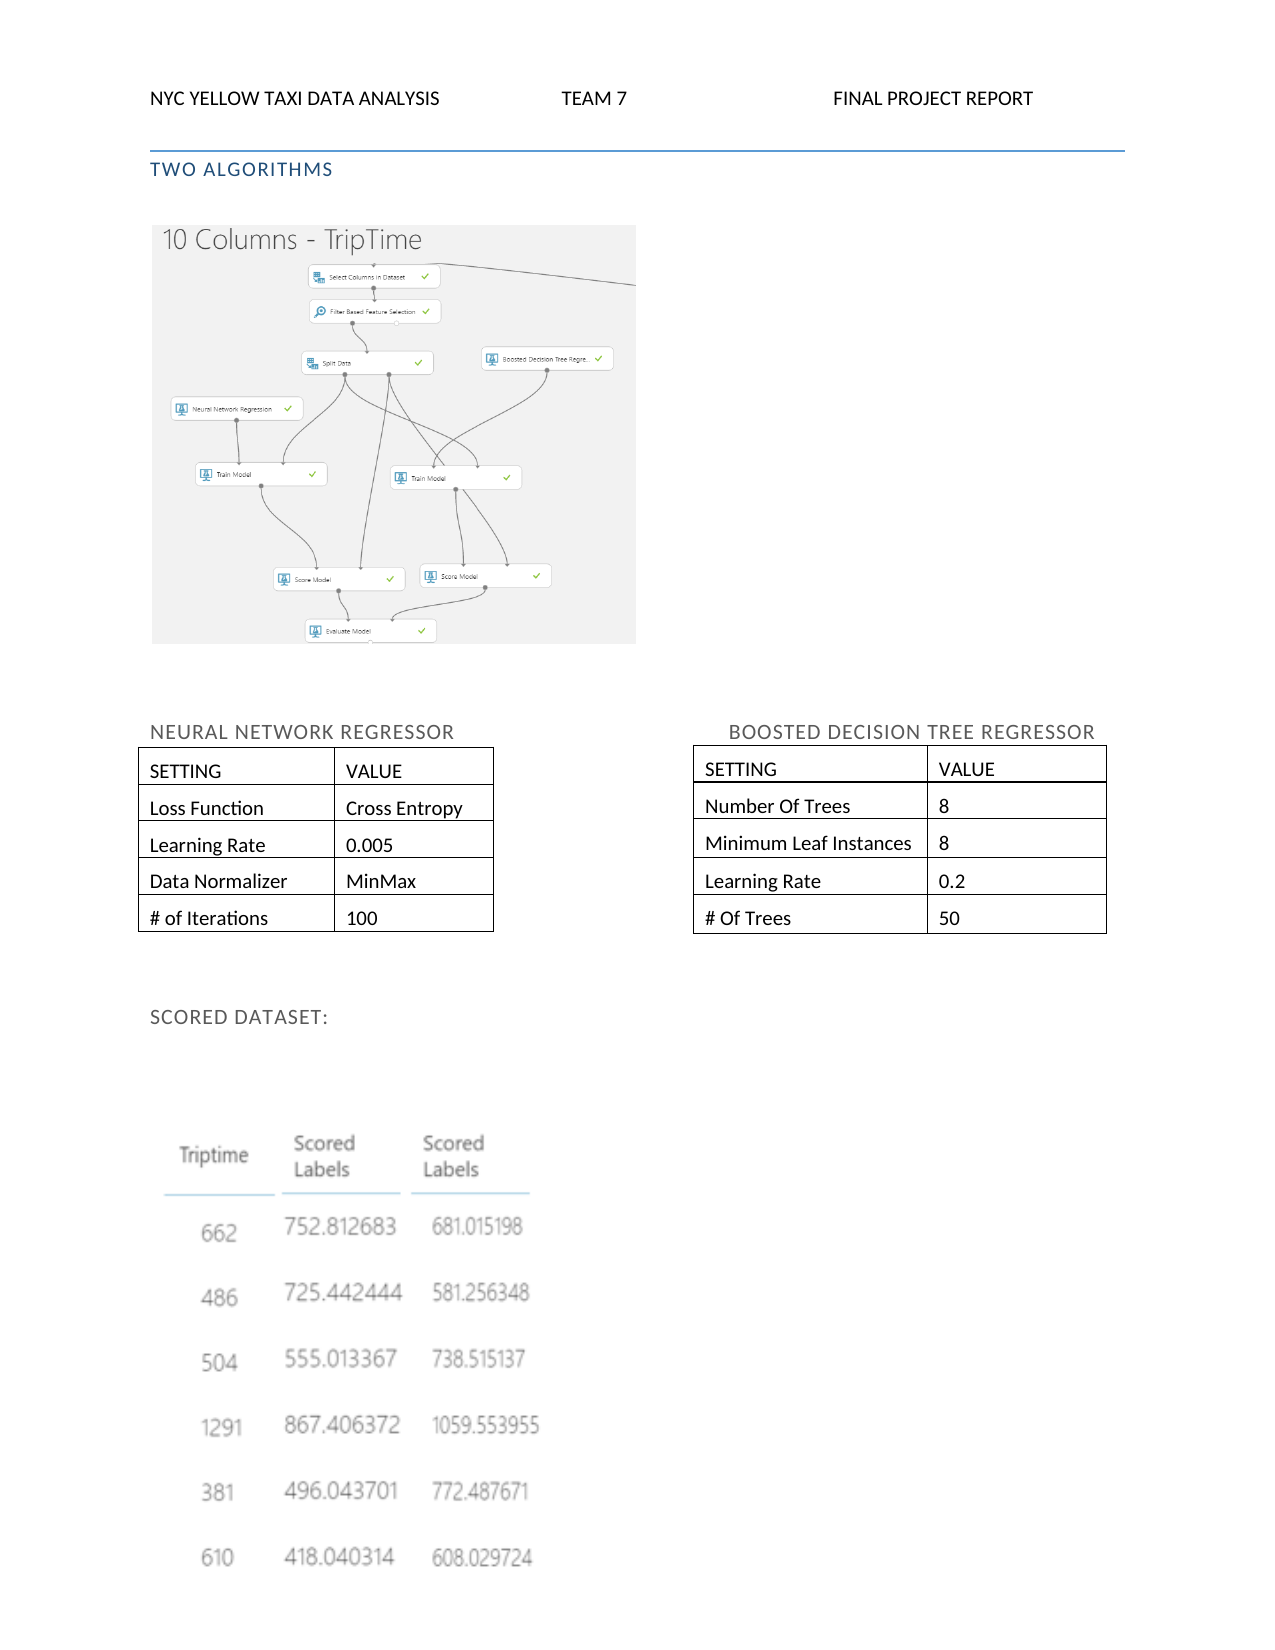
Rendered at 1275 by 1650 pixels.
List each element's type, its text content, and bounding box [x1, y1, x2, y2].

table_cell Learning Rate [694, 858, 927, 893]
picture [139, 1097, 557, 1607]
table_header VALUE [335, 748, 493, 783]
table_cell Cross Entropy [335, 785, 493, 820]
table_cell Data Normalizer [139, 858, 334, 894]
subtitle scored Dataset: [150, 1003, 1125, 1029]
table_cell MinMax [335, 858, 493, 894]
table_cell Minimum Leaf Instances [694, 819, 927, 857]
subtitle Two Algorithms [150, 152, 1125, 181]
table_header SETTING [694, 746, 927, 781]
table_cell Number Of Trees [694, 783, 927, 818]
table_cell 8 [928, 783, 1106, 818]
picture [152, 225, 636, 644]
table_cell # of Iterations [139, 895, 334, 931]
subtitle Neural network regressor Boosted decision tree regressor [150, 718, 1125, 744]
table_cell Learning Rate [139, 821, 334, 857]
table_cell 100 [335, 895, 493, 931]
table_cell 0.005 [335, 821, 493, 857]
table_cell 8 [928, 819, 1106, 857]
table_cell 50 [928, 895, 1106, 933]
table_header VALUE [928, 746, 1106, 781]
table_header SETTING [139, 748, 334, 783]
table_cell Loss Function [139, 785, 334, 820]
table_cell 0.2 [928, 858, 1106, 893]
table_cell # Of Trees [694, 895, 927, 933]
══════════
**REQUIRED ACTION**
Filter the material above down to the lines that hold the word "SETTING".

**TASK RESPONSE**
table_header SETTING [694, 746, 927, 781]
table_header SETTING [139, 748, 334, 783]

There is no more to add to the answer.